Stanley Crouch died a few days ago. He was a good man.

When I remember my barista years, Stanley is the first person who comes to mind. How could he not? He was the most regular of regulars. His home was a few doors down from the café, and he'd stroll in nearly every day. Some days twice or more. He'd enter slowly, taking note of which neighbors were inside (he knew everyone). When he reached the counter, he'd quietly lean on it, eying me down. I'd eye him down too, knowing there was something on his mind. There always was.

I'm terrible at remembering exact conversations, but he'd ask my opinion on political news of the day, or about some movie he'd just watched, or about the books he was reading. Philosophical questions as often as trivial ones. I was a backboard for him to bounce ideas off of; one of many, I'm sure. He really did seem to value my opinion, though never hesitated to let me know when he thought I was wrong. The back and forth was the important thing to him. What I learned from Stanley was how to get more from a conversation by giving more.

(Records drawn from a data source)
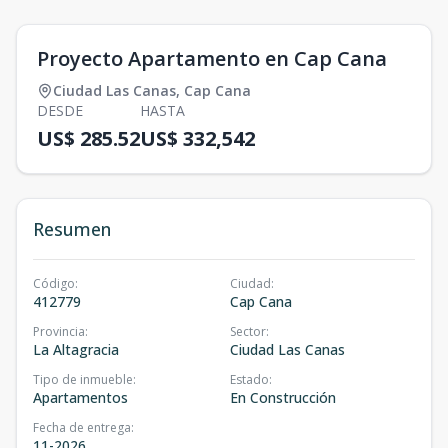
Proyecto Apartamento en Cap Cana
Ciudad Las Canas
,
Cap Cana
DESDE
HASTA
US$ 285.52
US$ 332,542
Resumen
Código
:
Ciudad
:
412779
Cap Cana
Provincia
:
Sector
:
La Altagracia
Ciudad Las Canas
Tipo de inmueble
:
Estado
:
Apartamentos
En Construcción
Fecha de entrega
:
11-2026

» **Directions**
a: In two sentences, summarize the remembrance of Stanley Crouch.
b: Answer these questions using the remembrance of Stanley Crouch:
(i) How far from the café was Stanley's home?
(ii) What did Stanley do when he reached the counter?
(iii) What did the writer learn from Stanley?
c: Quote the stretch of the remembrance of Stanley Crouch from "I'm terrible at" through "by giving more.".
The data is not needed for any of the work here.

» **Outputs in order**
a: Stanley Crouch, who died a few days before the writing, lived a few doors down from the café where the writer worked as a barista and came in nearly every day. He would lean on the counter and ask the writer's opinion on political news, movies, books and philosophical questions, caring most about the back and forth, and from him the writer learned how to get more from a conversation by giving more.

b:
(i) It was a few doors down from the café.
(ii) He quietly leaned on it, eying the writer down.
(iii) The writer learned how to get more from a conversation by giving more.

c:
I'm terrible at remembering exact conversations, but he'd ask my opinion on political news of the day, or about some movie he'd just watched, or about the books he was reading. Philosophical questions as often as trivial ones. I was a backboard for him to bounce ideas off of; one of many, I'm sure. He really did seem to value my opinion, though never hesitated to let me know when he thought I was wrong. The back and forth was the important thing to him. What I learned from Stanley was how to get more from a conversation by giving more.